First, assume that we can process all calls to M in increasing order of L[a]. This is what we did before when we were precomputing the values of M(j, a, b), except that we don’t assume b is fixed, i.e. we want to be able to process M calls with arbitrary b arguments. Thus, our “stack” approach to compute M(j, a, b) before will not work here.

The key here is to notice that M(\mathit{start}, \mathit{end}, a, b) is just the minimum of all f[j] for all j that satisfies the following conditions:

  • \mathit{start} \le j \le b
  • L[j] \le L[a]
  • There is no k such that j < k \le \mathit{end} and L[j] < L[k] < L[a]

This is true even if L[b] > L[a], in which case no candidate j s exist and the “minimum” f[j] is simply +infinity.

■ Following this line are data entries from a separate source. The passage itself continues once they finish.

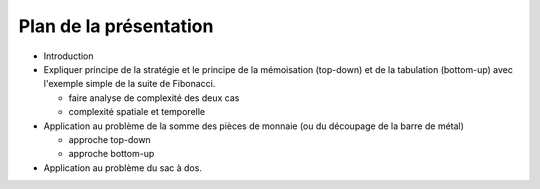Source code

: ..  _plan.rst:

Plan de la présentation
#######################

*   Introduction
*   Expliquer principe de la stratégie et le principe de la mémoisation (top-down)
    et de la tabulation (bottom-up) avec l'exemple simple de la suite de Fibonacci.

    *   faire analyse de complexité des deux cas
    *   complexité spatiale et temporelle

*   Application au problème de la somme des pièces de monnaie (ou du découpage de
    la barre de métal)

    *   approche top-down
    *   approche bottom-up

*   Application au problème du sac à dos.


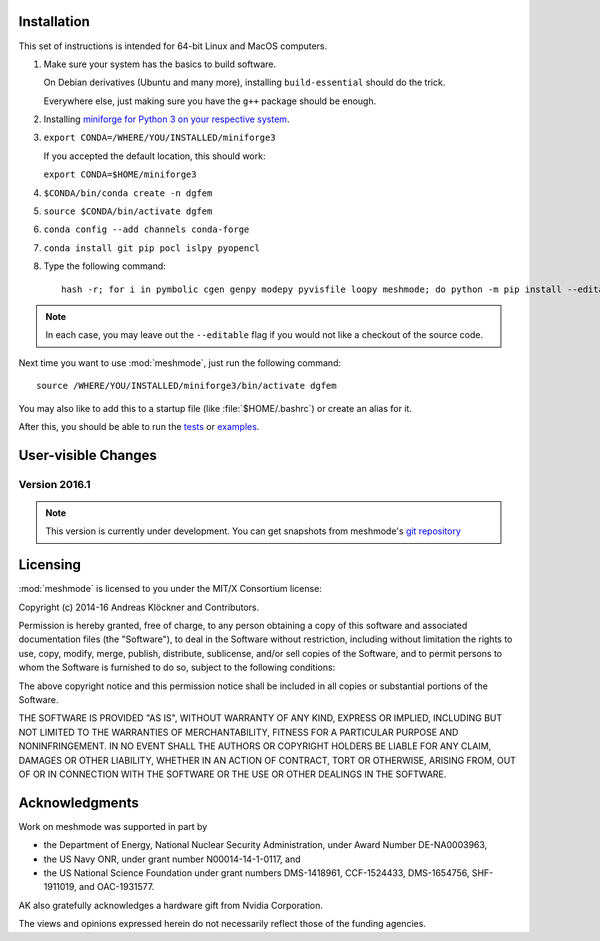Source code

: .. _installation:

Installation
============

This set of instructions is intended for 64-bit Linux and MacOS computers.

#.  Make sure your system has the basics to build software.

    On Debian derivatives (Ubuntu and many more),
    installing ``build-essential`` should do the trick.

    Everywhere else, just making sure you have the ``g++`` package should be
    enough.

#.  Installing `miniforge for Python 3 on your respective system <https://github.com/conda-forge/miniforge>`_.

#.  ``export CONDA=/WHERE/YOU/INSTALLED/miniforge3``

    If you accepted the default location, this should work:

    ``export CONDA=$HOME/miniforge3``

#.  ``$CONDA/bin/conda create -n dgfem``

#.  ``source $CONDA/bin/activate dgfem``

#.  ``conda config --add channels conda-forge``

#.  ``conda install git pip pocl islpy pyopencl``

#.  Type the following command::

        hash -r; for i in pymbolic cgen genpy modepy pyvisfile loopy meshmode; do python -m pip install --editable "git+https://github.com/inducer/$i.git#egg=$i"; done

.. note::

    In each case, you may leave out the ``--editable`` flag if you would not like
    a checkout of the source code.

Next time you want to use :mod:`meshmode`, just run the following command::

    source /WHERE/YOU/INSTALLED/miniforge3/bin/activate dgfem

You may also like to add this to a startup file (like :file:`$HOME/.bashrc`) or create an alias for it.

After this, you should be able to run the `tests <https://github.com/inducer/meshmode/tree/master/test>`_
or `examples <https://github.com/inducer/meshmode/tree/master/examples>`_.

User-visible Changes
====================

Version 2016.1
--------------
.. note::

    This version is currently under development. You can get snapshots from
    meshmode's `git repository <https://github.com/inducer/meshmode>`_

.. _license:

Licensing
=========

:mod:`meshmode` is licensed to you under the MIT/X Consortium license:

Copyright (c) 2014-16 Andreas Klöckner and Contributors.

Permission is hereby granted, free of charge, to any person
obtaining a copy of this software and associated documentation
files (the "Software"), to deal in the Software without
restriction, including without limitation the rights to use,
copy, modify, merge, publish, distribute, sublicense, and/or sell
copies of the Software, and to permit persons to whom the
Software is furnished to do so, subject to the following
conditions:

The above copyright notice and this permission notice shall be
included in all copies or substantial portions of the Software.

THE SOFTWARE IS PROVIDED "AS IS", WITHOUT WARRANTY OF ANY KIND,
EXPRESS OR IMPLIED, INCLUDING BUT NOT LIMITED TO THE WARRANTIES
OF MERCHANTABILITY, FITNESS FOR A PARTICULAR PURPOSE AND
NONINFRINGEMENT. IN NO EVENT SHALL THE AUTHORS OR COPYRIGHT
HOLDERS BE LIABLE FOR ANY CLAIM, DAMAGES OR OTHER LIABILITY,
WHETHER IN AN ACTION OF CONTRACT, TORT OR OTHERWISE, ARISING
FROM, OUT OF OR IN CONNECTION WITH THE SOFTWARE OR THE USE OR
OTHER DEALINGS IN THE SOFTWARE.

Acknowledgments
===============

Work on meshmode was supported in part by

* the Department of Energy, National Nuclear Security Administration,
  under Award Number DE-NA0003963,
* the US Navy ONR, under grant number N00014-14-1-0117, and
* the US National Science Foundation under grant numbers DMS-1418961, CCF-1524433,
  DMS-1654756, SHF-1911019, and OAC-1931577.

AK also gratefully acknowledges a hardware gift from Nvidia Corporation.

The views and opinions expressed herein do not necessarily reflect those of the
funding agencies.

So for a fixed a, we want to be able to answer such queries quickly. To so so, we can maintain an array T[\mathit{start}\ldots \mathit{end}], where T[j] is defined as

T[j] = \begin{cases} f[j] & \text{if $L[j] \le L[a]$ and there is no $k$ such that $j < k < \mathit{end}$ and $L[j] < L[k] < L[a]$} \\\ +\infty & \text{otherwise} \end{cases}

Thus, M(\mathit{start}, \mathit{end}, a, b) is simply \displaystyle\min_{\mathit{start} \le j \le b} T[j], which can be answered with range minimum queries! Thus, a segment tree will help us.

All that remains is to maintain the array T as we update the variable a. Some $T[j]s will be replaced with +\infty$, and some will be replaced with f[j]. But remember that we’re processing them in increasing order of L[a], which means that when a is updated:

  • All T[j] will become +\infty for all j < a
  • T[a] becomes f[a]

But these are just range updates, which a segment tree also supports! Thus, we now have a way of computing M(\mathit{start}, \mathit{end}, a, b) for all arguments (a, b) in increasing order of L[a].

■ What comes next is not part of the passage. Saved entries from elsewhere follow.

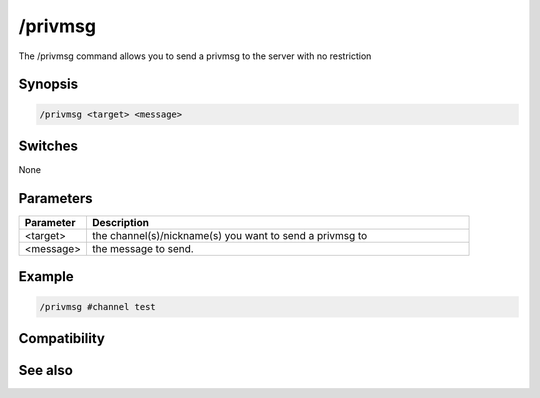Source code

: /privmsg
========

The /privmsg command allows you to send a privmsg to the server with no restriction

Synopsis
--------

.. code:: text

    /privmsg <target> <message>

Switches
--------

None

Parameters
----------

.. list-table::
    :widths: 15 85
    :header-rows: 1

    * - Parameter
      - Description
    * - <target>
      - the channel(s)/nickname(s) you want to send a privmsg to
    * - <message>
      - the message to send.

Example
-------

.. code:: text

    /privmsg #channel test

Compatibility
-------------

.. compatibility:: 7.53

See also
--------

.. hlist::
    :columns: 4

    * :doc:`/msg </commands/msg>`
    * :doc:`/notice </commands/notice>`
    * :doc:`/query </commands/query>`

However, there is a problem: We can’t really process the queries in increasing order of a s. We need to process each query immediately. Luckily, we can accommodate for this by making our segment trees persistent, i.e. we preprocess the block and we should have a copy of the segment tree for every a. (Tree structures like segment trees can easily be converted into persistent ones with by thinking functionally: simply copy the nodes of the update path to “create” a new tree after each update.) This solves our issue.

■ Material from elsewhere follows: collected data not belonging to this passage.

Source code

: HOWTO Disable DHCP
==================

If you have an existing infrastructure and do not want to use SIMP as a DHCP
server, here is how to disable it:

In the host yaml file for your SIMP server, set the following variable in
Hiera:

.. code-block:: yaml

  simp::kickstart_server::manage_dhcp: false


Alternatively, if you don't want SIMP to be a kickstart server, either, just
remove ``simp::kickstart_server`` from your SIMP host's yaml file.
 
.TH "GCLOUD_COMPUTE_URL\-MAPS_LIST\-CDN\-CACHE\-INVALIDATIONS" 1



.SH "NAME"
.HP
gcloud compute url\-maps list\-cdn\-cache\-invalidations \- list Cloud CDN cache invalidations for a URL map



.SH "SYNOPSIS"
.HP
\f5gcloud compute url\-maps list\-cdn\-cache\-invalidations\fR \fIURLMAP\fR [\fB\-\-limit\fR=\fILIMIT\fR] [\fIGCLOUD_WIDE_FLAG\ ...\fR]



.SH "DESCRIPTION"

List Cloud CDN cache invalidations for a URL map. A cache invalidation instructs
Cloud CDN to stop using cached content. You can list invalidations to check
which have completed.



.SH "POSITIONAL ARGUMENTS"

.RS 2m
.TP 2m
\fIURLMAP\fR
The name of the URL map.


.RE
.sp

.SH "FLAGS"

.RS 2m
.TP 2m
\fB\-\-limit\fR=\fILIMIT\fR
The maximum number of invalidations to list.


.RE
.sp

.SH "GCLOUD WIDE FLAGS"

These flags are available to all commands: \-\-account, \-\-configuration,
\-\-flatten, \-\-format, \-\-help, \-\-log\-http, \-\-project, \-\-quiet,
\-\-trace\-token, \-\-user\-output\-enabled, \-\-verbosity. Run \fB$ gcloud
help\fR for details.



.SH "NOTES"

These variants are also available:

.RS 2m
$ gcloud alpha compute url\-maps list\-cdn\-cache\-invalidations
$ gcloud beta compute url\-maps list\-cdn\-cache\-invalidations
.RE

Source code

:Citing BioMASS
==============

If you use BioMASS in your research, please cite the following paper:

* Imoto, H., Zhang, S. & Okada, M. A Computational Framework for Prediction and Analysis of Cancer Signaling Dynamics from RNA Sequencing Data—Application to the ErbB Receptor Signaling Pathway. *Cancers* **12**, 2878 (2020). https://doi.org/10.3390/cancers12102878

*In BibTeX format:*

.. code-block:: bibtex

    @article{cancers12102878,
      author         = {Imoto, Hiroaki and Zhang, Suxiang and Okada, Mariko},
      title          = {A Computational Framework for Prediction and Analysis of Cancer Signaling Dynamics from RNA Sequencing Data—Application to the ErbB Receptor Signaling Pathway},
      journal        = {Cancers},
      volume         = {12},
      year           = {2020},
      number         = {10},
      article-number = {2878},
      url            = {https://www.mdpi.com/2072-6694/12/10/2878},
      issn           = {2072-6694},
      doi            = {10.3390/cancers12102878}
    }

The running time of processing a block is O(n \log n), and afterwards, each query runs in O(\log n).

All that remains is to describe how to maintain only O(\log n) blocks. The idea is that when computing f(i), the prefix L[1\ldots i-1] is decomposed into blocks whose sizes are powers of two. Additionally, the sizes of the trees must be decreasing. It can be seen that there is exactly one way to decompose an array (of any size) into blocks satisfying these conditions. This decomposition is related to the binary representation of i-1: There is a block for every on bit of i-1. So there are only O(\log n) blocks because i-1 has at most \log_2 n + 1 bits. Each block contains the segment tree structure as mentioned above.

Then, after computing f(i), we need to update these blocks. We will have to merge some of the blocks to maintain the property above. To merge two blocks, simply throw the segment trees array and build a new one from scratch. This takes O(k \log k) time, where k is the size of the block, so this seems to suggest that the running time is O(n^2 \log n). But notice that we don’t really merge large blocks that often. For example, if i-1 is odd, then no merging occurs at all. And if i-1 is even but is not a multiple of two, then only one merging occurs, and this only involves two blocks of size 1. In fact, it can be shown that total running time of all merging processes is O(n \log^2 n).

The running time of computing f(i) is O(\log^2 n), because there are O(\log n) blocks, each taking O(\log n) time to process. Thus, the overall running time is O(n \log^2 n).